Where this gets interesting is cross system level, where the platform itself could perform this type of operation.

Do you just mean in our platform? Because yes, this would happen just in a different level since we're persisting data over time to a datastore, so the equivalent of "snapshots" are there, just implemented differently.

snowandcaffeine commented 1 year ago

Thus, I believe when doing a diff, the PID is actually the correct identifier to compare against. Because, I believe, the question you're trying to answer is "how has processes changed over time?"

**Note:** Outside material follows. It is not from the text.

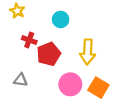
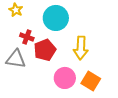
cyan circle: (61, 19) -> (56, 18), size x1.6
gray triangle: (21, 80) -> (16, 59), moved, size x1.5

Sure, but PID by it's lonesome is somewhat arbitrary as it doesnt show 'did the binary get updated', 'did the path change' or more generically what exactly changed. Imagine a world where some process is restarted nightly or a node reboots. Between those restarts someone makes a change, but the running PID doesnt pick it up. I might be over complicating this, but to me we want to at least get someone who is debugging pointed in the right direction. Not seeing how PID does that earnestly.

Do you just mean in our platform? Because yes, this would happen just in a different level since we're persisting data over time to a datastore, so the equivalent of "snapshots" are there, just implemented differently.

Yes, specifically we would want to be able to validate the SHA across nodes/clusters to see if anything changed and when.

joshrosso commented 1 year ago

Sure, but PID by it's lonesome is somewhat arbitrary as it doesnt show 'did the binary get updated', 'did the path change' or more generically what exactly changed. Imagine a world where some process is restarted nightly or a node reboots.

Perhaps the question we're dancing around is, what do we want to identify the differences of.

If you're trying to see how process's change over time, the pid would be the best identifier as it will stay with the process from start to finish. But if we're not diffing the process's themselves, what would we like to diff?

In other words, could you answer for me:

As I user, I'd like diff to help me identify ...

snowandcaffeine commented 1 year ago
  1. drift over 1-N instances of a process across my environment. Is every copy of mysql the same binary, version and deployed in the same manner

  2. ability to track change on a single instance of a process. What changed, when and ideally who/why (last bit is a stretch)

I assume 1 = platform; 2 = proctor. However open to ideas on right angle of approach

joshrosso commented 1 year ago

I agree on 1. However this scope of this issue is to understand introducing this feature to proctor. So I don't believe it's relevant for this convo.

Regarding 2, I can't understand then why PID is inadequate.

I'll setup a meeting so we can discuss deeper and log the output here.